• _Exercise goal_:
Revise the entries below by replacing every instance of "as read against the axis" with "as estimated from the axis", leaving everything else unchanged.

------------

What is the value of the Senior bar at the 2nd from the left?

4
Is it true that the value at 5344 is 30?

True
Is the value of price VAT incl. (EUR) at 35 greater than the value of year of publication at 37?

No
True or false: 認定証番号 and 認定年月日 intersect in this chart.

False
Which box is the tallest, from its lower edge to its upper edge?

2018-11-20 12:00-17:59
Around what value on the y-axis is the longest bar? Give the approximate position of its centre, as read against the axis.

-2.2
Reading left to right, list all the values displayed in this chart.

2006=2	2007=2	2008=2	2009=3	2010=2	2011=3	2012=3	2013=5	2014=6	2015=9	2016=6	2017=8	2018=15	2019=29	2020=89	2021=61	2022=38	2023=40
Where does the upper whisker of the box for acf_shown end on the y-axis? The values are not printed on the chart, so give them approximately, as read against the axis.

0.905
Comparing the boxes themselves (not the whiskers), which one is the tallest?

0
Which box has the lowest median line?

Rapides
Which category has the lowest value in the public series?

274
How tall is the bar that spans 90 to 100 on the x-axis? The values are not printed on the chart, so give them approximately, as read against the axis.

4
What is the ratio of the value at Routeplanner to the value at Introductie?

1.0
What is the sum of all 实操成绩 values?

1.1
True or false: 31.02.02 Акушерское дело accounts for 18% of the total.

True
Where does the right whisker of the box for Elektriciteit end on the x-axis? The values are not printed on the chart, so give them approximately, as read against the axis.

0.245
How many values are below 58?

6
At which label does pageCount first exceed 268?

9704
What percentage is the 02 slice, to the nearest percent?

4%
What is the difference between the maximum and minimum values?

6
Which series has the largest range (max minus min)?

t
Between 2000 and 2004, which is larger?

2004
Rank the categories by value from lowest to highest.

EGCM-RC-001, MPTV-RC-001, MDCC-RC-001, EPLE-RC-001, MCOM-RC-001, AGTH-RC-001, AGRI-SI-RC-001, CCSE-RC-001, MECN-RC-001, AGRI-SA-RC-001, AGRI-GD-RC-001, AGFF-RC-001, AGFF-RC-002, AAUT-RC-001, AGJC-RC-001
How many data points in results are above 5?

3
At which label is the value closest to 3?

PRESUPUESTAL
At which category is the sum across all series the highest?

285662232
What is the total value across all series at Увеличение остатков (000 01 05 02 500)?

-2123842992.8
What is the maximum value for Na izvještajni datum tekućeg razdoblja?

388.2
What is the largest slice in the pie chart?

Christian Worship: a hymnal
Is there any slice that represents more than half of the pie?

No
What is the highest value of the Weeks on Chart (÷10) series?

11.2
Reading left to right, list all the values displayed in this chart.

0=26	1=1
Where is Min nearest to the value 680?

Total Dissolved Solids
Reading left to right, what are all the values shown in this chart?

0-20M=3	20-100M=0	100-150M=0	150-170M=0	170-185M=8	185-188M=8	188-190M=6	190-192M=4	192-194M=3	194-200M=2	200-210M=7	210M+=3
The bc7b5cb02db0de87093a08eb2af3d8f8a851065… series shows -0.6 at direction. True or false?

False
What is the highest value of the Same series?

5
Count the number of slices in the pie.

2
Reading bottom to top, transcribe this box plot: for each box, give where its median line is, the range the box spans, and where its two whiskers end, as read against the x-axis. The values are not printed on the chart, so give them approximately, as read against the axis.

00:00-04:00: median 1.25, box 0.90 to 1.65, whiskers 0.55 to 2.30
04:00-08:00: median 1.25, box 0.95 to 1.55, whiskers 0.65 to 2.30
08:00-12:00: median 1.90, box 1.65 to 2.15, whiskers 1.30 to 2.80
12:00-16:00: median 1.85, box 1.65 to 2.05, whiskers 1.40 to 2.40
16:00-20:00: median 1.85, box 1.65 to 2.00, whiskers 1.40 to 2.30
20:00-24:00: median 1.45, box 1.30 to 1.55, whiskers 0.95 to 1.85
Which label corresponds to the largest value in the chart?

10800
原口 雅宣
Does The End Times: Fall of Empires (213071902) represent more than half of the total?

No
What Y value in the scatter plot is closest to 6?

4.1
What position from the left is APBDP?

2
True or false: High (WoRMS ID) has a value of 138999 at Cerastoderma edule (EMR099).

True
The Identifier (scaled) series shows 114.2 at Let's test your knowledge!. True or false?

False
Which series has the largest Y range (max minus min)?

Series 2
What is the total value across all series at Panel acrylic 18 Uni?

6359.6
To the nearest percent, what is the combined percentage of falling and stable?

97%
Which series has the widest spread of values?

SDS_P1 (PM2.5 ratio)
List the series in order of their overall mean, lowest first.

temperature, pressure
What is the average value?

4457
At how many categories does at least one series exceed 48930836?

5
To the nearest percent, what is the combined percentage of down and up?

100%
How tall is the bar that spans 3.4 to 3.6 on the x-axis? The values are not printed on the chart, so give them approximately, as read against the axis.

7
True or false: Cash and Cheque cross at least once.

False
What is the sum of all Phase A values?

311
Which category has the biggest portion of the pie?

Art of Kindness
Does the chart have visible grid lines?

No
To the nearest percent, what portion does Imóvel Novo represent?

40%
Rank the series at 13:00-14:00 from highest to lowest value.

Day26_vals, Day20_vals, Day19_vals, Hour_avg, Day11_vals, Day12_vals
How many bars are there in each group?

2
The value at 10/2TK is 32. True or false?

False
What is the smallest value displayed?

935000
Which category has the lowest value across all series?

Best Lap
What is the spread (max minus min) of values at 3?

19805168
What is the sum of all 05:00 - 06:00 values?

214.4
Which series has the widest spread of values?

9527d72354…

------------

• _Exercise output_:
What is the value of the Senior bar at the 2nd from the left?

4
Is it true that the value at 5344 is 30?

True
Is the value of price VAT incl. (EUR) at 35 greater than the value of year of publication at 37?

No
True or false: 認定証番号 and 認定年月日 intersect in this chart.

False
Which box is the tallest, from its lower edge to its upper edge?

2018-11-20 12:00-17:59
Around what value on the y-axis is the longest bar? Give the approximate position of its centre, as estimated from the axis.

-2.2
Reading left to right, list all the values displayed in this chart.

2006=2	2007=2	2008=2	2009=3	2010=2	2011=3	2012=3	2013=5	2014=6	2015=9	2016=6	2017=8	2018=15	2019=29	2020=89	2021=61	2022=38	2023=40
Where does the upper whisker of the box for acf_shown end on the y-axis? The values are not printed on the chart, so give them approximately, as estimated from the axis.

0.905
Comparing the boxes themselves (not the whiskers), which one is the tallest?

0
Which box has the lowest median line?

Rapides
Which category has the lowest value in the public series?

274
How tall is the bar that spans 90 to 100 on the x-axis? The values are not printed on the chart, so give them approximately, as estimated from the axis.

4
What is the ratio of the value at Routeplanner to the value at Introductie?

1.0
What is the sum of all 实操成绩 values?

1.1
True or false: 31.02.02 Акушерское дело accounts for 18% of the total.

True
Where does the right whisker of the box for Elektriciteit end on the x-axis? The values are not printed on the chart, so give them approximately, as estimated from the axis.

0.245
How many values are below 58?

6
At which label does pageCount first exceed 268?

9704
What percentage is the 02 slice, to the nearest percent?

4%
What is the difference between the maximum and minimum values?

6
Which series has the largest range (max minus min)?

t
Between 2000 and 2004, which is larger?

2004
Rank the categories by value from lowest to highest.

EGCM-RC-001, MPTV-RC-001, MDCC-RC-001, EPLE-RC-001, MCOM-RC-001, AGTH-RC-001, AGRI-SI-RC-001, CCSE-RC-001, MECN-RC-001, AGRI-SA-RC-001, AGRI-GD-RC-001, AGFF-RC-001, AGFF-RC-002, AAUT-RC-001, AGJC-RC-001
How many data points in results are above 5?

3
At which label is the value closest to 3?

PRESUPUESTAL
At which category is the sum across all series the highest?

285662232
What is the total value across all series at Увеличение остатков (000 01 05 02 500)?

-2123842992.8
What is the maximum value for Na izvještajni datum tekućeg razdoblja?

388.2
What is the largest slice in the pie chart?

Christian Worship: a hymnal
Is there any slice that represents more than half of the pie?

No
What is the highest value of the Weeks on Chart (÷10) series?

11.2
Reading left to right, list all the values displayed in this chart.

0=26	1=1
Where is Min nearest to the value 680?

Total Dissolved Solids
Reading left to right, what are all the values shown in this chart?

0-20M=3	20-100M=0	100-150M=0	150-170M=0	170-185M=8	185-188M=8	188-190M=6	190-192M=4	192-194M=3	194-200M=2	200-210M=7	210M+=3
The bc7b5cb02db0de87093a08eb2af3d8f8a851065… series shows -0.6 at direction. True or false?

False
What is the highest value of the Same series?

5
Count the number of slices in the pie.

2
Reading bottom to top, transcribe this box plot: for each box, give where its median line is, the range the box spans, and where its two whiskers end, as read against the x-axis. The values are not printed on the chart, so give them approximately, as estimated from the axis.

00:00-04:00: median 1.25, box 0.90 to 1.65, whiskers 0.55 to 2.30
04:00-08:00: median 1.25, box 0.95 to 1.55, whiskers 0.65 to 2.30
08:00-12:00: median 1.90, box 1.65 to 2.15, whiskers 1.30 to 2.80
12:00-16:00: median 1.85, box 1.65 to 2.05, whiskers 1.40 to 2.40
16:00-20:00: median 1.85, box 1.65 to 2.00, whiskers 1.40 to 2.30
20:00-24:00: median 1.45, box 1.30 to 1.55, whiskers 0.95 to 1.85
Which label corresponds to the largest value in the chart?

10800
原口 雅宣
Does The End Times: Fall of Empires (213071902) represent more than half of the total?

No
What Y value in the scatter plot is closest to 6?

4.1
What position from the left is APBDP?

2
True or false: High (WoRMS ID) has a value of 138999 at Cerastoderma edule (EMR099).

True
The Identifier (scaled) series shows 114.2 at Let's test your knowledge!. True or false?

False
Which series has the largest Y range (max minus min)?

Series 2
What is the total value across all series at Panel acrylic 18 Uni?

6359.6
To the nearest percent, what is the combined percentage of falling and stable?

97%
Which series has the widest spread of values?

SDS_P1 (PM2.5 ratio)
List the series in order of their overall mean, lowest first.

temperature, pressure
What is the average value?

4457
At how many categories does at least one series exceed 48930836?

5
To the nearest percent, what is the combined percentage of down and up?

100%
How tall is the bar that spans 3.4 to 3.6 on the x-axis? The values are not printed on the chart, so give them approximately, as estimated from the axis.

7
True or false: Cash and Cheque cross at least once.

False
What is the sum of all Phase A values?

311
Which category has the biggest portion of the pie?

Art of Kindness
Does the chart have visible grid lines?

No
To the nearest percent, what portion does Imóvel Novo represent?

40%
Rank the series at 13:00-14:00 from highest to lowest value.

Day26_vals, Day20_vals, Day19_vals, Hour_avg, Day11_vals, Day12_vals
How many bars are there in each group?

2
The value at 10/2TK is 32. True or false?

False
What is the smallest value displayed?

935000
Which category has the lowest value across all series?

Best Lap
What is the spread (max minus min) of values at 3?

19805168
What is the sum of all 05:00 - 06:00 values?

214.4
Which series has the widest spread of values?

9527d72354…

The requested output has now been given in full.